Si tratta di una rappresentazione semplice, popolare,
anche il tema musicale mantiene questa semplicità ed è basato su pochi accordi
e, in genere, le melodie sono orecchiabili,
facili da imparare e ricordare a memoria. Il cantastorie è il comunicatore per
eccellenza perché la sua arte ha come base gli archetipi della comunicazione:
immagini, parole e suoni. Di solito erano loro stessi a scrivere i testi delle
storie, ma qualche volta è capitato che dei veri poeti scrivessero i testi di
storie diventate poi molto famose. E’ il caso dei poeti Ignazio Buttitta e Turi
Bella. Mentre il più famoso disegnatore di cartelloni destinati ai cantastorie
fu Vincenzo Astuto. Il primo “Congresso Nazionale dei Cantastorie” si svolse
nel 1954 a Bologna nel cortile della trattoria Profeti e vide la presenza di
artisti provenienti da diverse regioni. Nel 1957 fu istituito il premio Trovatore d’Italia,
e assegnato fino al 1975. Dal 1986 si tiene ogni anno una rassegna di cantastorie
a Casalecchio di Reno e a Sant’Arcangelo di
Romagna. Di seguito, brevemente, voglio ricordare alcuni nomi di cantastorie
che hanno praticato quest’arte con successo. Incominciamo con Orazio Strano, il più famoso cantastorie siciliano, che per primo con Turi Bella scrisse La storia di Salvatore Giuliano re di li briganti. Successivamente
scrisse in collaborazione ancora con Turi Bella Peppi Musulinu re di l’Asprumunti. Ciccio Busacca, anche lui
siciliano di Paternò, aveva una voce molto potente che sapeva modulare molto
bene sia nella parte del canto che nel racconto,
fu tra i primi a usare la chitarra elettrica nelle sue registrazione su disco. Lamentu ppi Turiddu Carnevali scritta con
Ignazio Buttitta fu una delle sue opere più famose. Partecipò a diversi
programmi televisivi e radiofonici e pure lui nel 1957 vinse il premio Trovatore d’Italia istituito in
quell’anno, come abbiamo già detto. Otello
Profazio è definito il “principe dei cantastorie”: grande studioso di tradizioni popolari con la sua
opera ha salvato dall’oblio una quantità notevole di “distici”
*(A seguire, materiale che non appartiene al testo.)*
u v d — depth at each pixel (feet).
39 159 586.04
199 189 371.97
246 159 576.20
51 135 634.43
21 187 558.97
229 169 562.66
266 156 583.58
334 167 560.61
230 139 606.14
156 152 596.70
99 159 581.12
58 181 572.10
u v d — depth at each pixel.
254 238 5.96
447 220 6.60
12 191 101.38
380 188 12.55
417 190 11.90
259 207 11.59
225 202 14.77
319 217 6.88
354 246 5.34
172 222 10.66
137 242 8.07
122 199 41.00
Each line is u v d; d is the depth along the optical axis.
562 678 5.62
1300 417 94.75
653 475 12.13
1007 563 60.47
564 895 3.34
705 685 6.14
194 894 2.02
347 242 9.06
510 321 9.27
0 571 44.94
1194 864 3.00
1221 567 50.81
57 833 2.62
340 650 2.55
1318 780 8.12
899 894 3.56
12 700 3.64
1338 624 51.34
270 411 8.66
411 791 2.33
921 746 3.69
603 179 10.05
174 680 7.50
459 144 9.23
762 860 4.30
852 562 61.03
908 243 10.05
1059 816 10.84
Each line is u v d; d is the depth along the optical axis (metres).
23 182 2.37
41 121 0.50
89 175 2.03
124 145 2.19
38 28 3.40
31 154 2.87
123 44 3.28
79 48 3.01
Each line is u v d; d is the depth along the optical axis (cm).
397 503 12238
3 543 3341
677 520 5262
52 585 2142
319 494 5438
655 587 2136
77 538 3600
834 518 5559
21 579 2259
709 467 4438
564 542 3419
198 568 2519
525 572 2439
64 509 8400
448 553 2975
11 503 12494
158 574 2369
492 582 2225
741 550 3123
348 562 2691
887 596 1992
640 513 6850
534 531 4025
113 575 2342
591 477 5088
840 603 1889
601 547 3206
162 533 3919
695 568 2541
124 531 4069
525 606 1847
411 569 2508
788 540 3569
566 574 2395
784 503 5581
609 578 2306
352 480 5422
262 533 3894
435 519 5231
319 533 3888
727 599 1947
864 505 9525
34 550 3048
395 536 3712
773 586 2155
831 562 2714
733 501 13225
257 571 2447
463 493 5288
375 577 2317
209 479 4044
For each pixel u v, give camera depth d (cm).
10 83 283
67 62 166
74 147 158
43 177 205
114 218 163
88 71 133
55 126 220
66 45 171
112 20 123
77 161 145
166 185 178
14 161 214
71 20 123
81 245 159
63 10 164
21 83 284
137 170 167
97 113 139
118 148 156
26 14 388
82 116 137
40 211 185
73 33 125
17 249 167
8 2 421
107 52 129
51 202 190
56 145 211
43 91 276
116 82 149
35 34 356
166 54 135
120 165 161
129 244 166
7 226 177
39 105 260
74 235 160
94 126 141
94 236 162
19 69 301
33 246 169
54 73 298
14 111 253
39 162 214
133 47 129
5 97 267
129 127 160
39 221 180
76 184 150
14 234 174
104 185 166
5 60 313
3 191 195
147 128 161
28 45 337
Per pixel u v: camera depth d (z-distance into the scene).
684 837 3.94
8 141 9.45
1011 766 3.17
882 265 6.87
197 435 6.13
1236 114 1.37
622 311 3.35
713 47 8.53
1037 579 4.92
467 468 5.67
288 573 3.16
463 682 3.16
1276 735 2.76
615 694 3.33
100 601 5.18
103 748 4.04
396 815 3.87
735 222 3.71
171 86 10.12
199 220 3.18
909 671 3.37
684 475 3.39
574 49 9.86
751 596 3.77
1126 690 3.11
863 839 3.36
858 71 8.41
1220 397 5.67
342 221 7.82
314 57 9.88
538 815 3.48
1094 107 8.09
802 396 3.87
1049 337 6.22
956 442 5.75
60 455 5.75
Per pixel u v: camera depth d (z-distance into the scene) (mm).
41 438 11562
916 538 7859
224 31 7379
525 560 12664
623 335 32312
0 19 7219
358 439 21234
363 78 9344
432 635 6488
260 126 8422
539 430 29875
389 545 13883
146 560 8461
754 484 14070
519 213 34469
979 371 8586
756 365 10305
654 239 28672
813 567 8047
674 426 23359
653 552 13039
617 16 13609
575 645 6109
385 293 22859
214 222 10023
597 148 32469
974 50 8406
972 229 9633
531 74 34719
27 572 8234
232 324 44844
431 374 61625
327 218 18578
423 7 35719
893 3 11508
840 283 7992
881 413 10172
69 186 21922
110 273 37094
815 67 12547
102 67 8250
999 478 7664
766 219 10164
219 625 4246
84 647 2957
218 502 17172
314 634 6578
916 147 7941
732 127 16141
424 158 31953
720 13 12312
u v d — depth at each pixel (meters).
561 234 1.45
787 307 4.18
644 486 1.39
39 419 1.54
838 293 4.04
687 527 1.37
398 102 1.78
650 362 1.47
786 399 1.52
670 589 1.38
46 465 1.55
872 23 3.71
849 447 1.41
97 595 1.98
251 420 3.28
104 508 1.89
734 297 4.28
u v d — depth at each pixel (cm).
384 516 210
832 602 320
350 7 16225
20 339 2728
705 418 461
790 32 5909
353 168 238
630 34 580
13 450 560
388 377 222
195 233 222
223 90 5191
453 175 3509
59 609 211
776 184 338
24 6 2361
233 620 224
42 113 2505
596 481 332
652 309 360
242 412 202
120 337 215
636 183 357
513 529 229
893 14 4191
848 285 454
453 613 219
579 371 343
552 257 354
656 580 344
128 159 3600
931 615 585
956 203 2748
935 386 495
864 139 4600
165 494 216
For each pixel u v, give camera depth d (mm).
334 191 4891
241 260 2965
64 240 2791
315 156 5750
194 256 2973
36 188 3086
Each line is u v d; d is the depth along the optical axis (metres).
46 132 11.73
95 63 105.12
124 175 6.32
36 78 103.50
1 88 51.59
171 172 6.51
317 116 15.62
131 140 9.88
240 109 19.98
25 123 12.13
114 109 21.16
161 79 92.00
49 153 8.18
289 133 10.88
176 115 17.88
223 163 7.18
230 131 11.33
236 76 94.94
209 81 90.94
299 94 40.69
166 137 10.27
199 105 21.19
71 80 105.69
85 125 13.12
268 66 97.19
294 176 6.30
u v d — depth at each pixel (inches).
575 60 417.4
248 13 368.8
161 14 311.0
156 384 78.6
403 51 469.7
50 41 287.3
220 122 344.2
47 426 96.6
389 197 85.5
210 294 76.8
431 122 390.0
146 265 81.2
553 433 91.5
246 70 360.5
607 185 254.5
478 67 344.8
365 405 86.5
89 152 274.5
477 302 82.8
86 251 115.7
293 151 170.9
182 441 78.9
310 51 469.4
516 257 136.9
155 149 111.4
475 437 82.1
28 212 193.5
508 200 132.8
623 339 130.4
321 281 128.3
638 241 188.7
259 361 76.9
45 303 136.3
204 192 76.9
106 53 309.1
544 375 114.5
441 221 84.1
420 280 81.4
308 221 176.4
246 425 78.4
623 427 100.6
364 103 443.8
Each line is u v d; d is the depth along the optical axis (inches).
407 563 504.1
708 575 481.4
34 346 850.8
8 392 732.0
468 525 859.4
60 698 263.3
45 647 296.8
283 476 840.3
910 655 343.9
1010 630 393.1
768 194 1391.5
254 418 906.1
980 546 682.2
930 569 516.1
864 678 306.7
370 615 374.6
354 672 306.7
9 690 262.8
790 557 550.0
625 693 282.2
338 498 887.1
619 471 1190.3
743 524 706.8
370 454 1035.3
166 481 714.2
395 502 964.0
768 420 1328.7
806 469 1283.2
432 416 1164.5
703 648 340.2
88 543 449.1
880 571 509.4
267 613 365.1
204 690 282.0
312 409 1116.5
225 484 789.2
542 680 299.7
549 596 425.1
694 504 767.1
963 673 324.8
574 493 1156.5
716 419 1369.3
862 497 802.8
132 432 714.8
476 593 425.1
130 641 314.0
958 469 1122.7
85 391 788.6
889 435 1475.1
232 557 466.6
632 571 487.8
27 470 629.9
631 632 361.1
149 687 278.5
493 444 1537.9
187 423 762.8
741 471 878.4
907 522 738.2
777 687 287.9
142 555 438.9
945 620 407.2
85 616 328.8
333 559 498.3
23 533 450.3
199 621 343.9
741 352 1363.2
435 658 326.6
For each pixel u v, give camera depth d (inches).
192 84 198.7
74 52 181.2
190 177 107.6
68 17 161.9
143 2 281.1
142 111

che altrimenti sarebbero spariti per sempre. Tra le sue opere più importanti e
famose ricordiamo: Peppi Musolinu e Qua si campa d’aria,
con quest’ultima raggiunse una grande notorietà. Enzo Del Re nel 2010 partecipò
al concerto del 1° maggio a Roma presentando i brani Lavorare con lentezza e Tengo
‘na voglia ‘e fa’
niente: la
sua caratteristica era quella di usare una sedia di legno che utilizzava come
percussione durante le sue esibizioni. Pino Masi fece dell’impegno politico il
filo conduttore anche della sua vita artistica, tra le sue opere ricordiamo La ballata di Pinelli. Franco Trincale,
siciliano di nascita, svolse principalmente in Lombardia la sua attività. Fino
a non molto tempo fa era facile trovarlo in piazza Duomo a Milano a raccontare
le sue storie. Poi ancora Vito Santangelo, Turi Di Prima, Leonardo Strano,
Giovanni Boldrini, Angelo Brivio, Marino Piazza, Dina Boldrini, Ciccio Rinzino,
Angelo Cavallini e la moglie Vincenzina Mellini. Un pensiero speciale va a Rosa
Balistreri, grande interprete della musica popolare di tradizione. La sua vita
è stata molto dura, tempestata da molte tragedie e da tanta miseria, visse in
strada e conobbe anche il carcere. Era una donna con un fisico minuto, ma con
una voce straordinaria, potente incisiva, intrisa da una sofferenza quasi
dolorosa che a volte si trasformava in un grido di rabbia. La sua opera ha
lasciato un segno indelebile nel mondo dei cantastorie e della musica popolare.